The TASL facility will increase its annual capacity from 12 to 26 from this month and later scale it up to 36 per annum because of the rising global demand for the S-92 helicopters. Sikorsky has so far delivered 160 of these helicopters for a variety of uses ranging from defence, offshore oil exploration, search and rescue, VIP travel and internal security.
Steve Estill, Vice-President, strategic partnerships, Sikorsky, and Air Vice-Marshal Arvind Walia told reporters during a plant visit on Monday that the ninth S-92 cabin (with a capacity to seat 22 passengers) was ready for shipment to the U.S.
The components are now sourced from abroad but, before long, there would be 80 per cent indigenisation by acquiring components from Tara Aerospace, a joint venture of TASL and Sikorsky within the SEZ, which would manufacture an array of 4,000 components and sub-assemblies. It had started production last month.
They said that Sikorsky, which manufactures Black Hawk and Sea Hawk helicopters globally, had ambitious plans to enter India's defence market which has been thrown open to the private sector. Sikorsky was waiting for the Ministry of Defence to open commercial bids for supplying 16 helicopters for the Indian armed forces.

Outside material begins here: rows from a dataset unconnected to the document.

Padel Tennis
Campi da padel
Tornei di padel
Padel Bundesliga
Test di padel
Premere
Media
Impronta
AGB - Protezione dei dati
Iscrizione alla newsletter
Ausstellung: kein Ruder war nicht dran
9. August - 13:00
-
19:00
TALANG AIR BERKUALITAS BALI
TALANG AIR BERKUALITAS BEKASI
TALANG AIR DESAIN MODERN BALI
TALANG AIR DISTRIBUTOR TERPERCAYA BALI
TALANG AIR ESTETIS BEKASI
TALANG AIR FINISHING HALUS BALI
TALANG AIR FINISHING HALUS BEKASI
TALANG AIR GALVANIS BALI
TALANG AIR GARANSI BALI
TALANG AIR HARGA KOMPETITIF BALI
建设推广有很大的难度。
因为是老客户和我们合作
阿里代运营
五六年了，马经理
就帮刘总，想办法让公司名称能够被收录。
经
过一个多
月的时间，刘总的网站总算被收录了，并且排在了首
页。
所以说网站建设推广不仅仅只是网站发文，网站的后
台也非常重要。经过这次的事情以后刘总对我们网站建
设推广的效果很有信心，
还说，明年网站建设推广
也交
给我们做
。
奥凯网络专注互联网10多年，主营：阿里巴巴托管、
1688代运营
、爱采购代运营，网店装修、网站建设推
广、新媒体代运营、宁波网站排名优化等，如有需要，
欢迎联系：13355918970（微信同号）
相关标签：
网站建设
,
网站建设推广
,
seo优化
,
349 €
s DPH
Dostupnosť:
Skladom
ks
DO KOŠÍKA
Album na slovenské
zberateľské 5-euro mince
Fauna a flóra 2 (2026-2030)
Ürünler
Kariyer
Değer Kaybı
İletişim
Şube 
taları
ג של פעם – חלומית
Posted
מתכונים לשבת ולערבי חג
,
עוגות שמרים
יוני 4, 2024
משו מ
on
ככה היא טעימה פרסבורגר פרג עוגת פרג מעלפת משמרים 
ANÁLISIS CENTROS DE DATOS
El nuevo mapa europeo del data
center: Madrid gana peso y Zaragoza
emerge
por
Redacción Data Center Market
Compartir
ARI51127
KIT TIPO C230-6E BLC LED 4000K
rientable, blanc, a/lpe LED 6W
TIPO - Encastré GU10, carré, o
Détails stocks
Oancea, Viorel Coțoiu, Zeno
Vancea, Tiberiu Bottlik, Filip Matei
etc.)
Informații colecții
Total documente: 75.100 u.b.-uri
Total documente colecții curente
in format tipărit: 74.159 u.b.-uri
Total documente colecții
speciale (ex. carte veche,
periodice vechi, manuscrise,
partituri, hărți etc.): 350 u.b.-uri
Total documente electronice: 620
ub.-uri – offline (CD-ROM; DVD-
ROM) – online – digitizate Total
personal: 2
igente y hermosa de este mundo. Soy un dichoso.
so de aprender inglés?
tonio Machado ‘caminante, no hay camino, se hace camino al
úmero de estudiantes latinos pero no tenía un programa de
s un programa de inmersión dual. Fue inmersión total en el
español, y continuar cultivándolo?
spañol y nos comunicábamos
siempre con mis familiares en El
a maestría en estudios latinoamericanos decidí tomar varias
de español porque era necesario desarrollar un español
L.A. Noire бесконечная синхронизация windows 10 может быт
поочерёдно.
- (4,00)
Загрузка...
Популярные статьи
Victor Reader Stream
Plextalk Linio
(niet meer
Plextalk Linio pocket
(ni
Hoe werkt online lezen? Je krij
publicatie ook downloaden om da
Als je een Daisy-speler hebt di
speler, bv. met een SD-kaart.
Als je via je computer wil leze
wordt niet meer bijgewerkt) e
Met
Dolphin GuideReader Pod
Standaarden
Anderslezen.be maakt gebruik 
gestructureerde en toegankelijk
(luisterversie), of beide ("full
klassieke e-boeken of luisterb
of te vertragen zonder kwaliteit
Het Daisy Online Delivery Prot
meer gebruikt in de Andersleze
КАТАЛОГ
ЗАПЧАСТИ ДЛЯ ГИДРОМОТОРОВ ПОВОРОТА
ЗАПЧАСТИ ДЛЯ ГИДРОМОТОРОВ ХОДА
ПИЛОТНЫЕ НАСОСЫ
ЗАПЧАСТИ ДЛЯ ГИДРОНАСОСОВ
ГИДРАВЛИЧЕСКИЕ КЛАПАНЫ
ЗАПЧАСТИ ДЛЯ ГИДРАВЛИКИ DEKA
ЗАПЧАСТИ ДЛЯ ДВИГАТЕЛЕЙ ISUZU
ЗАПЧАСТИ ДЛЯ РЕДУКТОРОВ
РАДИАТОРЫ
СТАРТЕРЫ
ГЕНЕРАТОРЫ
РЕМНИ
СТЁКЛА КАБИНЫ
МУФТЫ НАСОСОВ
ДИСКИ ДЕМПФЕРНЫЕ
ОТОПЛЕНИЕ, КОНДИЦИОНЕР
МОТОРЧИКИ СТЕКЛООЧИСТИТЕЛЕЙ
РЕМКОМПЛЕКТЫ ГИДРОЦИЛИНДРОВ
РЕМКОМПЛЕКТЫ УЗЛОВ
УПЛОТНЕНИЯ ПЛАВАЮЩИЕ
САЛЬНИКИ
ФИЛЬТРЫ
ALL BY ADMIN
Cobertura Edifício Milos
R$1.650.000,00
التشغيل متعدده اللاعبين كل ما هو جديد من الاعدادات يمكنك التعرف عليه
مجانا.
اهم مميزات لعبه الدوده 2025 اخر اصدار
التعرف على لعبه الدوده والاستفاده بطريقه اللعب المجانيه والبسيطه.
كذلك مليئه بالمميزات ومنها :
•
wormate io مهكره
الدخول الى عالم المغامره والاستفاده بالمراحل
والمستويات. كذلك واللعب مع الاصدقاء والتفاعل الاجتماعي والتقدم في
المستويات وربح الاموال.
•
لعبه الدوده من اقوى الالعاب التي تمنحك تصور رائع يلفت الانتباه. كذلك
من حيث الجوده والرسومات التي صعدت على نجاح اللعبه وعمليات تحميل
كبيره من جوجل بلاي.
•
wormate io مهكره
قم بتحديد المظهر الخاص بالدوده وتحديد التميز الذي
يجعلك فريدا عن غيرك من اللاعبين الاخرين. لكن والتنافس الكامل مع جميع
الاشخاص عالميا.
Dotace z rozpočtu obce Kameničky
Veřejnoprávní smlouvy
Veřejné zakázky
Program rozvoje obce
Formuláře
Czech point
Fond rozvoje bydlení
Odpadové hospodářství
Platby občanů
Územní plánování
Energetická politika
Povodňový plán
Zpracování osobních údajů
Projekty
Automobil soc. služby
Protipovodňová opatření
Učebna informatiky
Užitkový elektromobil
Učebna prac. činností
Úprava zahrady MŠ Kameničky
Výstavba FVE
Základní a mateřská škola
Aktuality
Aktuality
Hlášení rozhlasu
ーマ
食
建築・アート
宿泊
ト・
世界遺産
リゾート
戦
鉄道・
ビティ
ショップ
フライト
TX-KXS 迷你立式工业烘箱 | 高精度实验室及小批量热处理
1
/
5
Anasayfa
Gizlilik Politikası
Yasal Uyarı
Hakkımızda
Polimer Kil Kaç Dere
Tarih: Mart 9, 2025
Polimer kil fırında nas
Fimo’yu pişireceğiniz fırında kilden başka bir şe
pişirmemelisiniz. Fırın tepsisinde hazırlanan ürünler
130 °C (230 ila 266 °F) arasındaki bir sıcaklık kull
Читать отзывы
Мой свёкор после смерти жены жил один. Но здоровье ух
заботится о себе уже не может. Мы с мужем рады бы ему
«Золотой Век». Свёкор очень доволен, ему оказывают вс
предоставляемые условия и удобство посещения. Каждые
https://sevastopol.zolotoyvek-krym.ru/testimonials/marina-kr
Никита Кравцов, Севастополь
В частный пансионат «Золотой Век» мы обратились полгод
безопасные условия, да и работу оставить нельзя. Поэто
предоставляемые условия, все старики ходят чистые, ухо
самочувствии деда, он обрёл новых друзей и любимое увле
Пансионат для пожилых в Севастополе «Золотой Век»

Without divulging numbers, they said the Tata-Sikorsky joint venture was also looking at supplying multi-role helicopters for the Indian Navy, the order likely to be in the ‘buy and make' category.
In January, they had applied for a licence to set up a manufacturing facility in India where the final assembled product would roll out. They expected to receive the licence in the next few months.
To a question, they said they did not see any competition from the proposal of the Tatas to start a helicopter manufacturing unit in collaboration with Agusta Westland since it would be a single-engine chopper against twin-engined helicopters manufactured by Sikorsky.
They envisioned a vast potential for helicopters in India and expected the country to emerge as the second largest market after the U.S. In the next 25-30 years, there was market potential of $6-8 billion in the commercial sector and $18-22 billion on the defence side.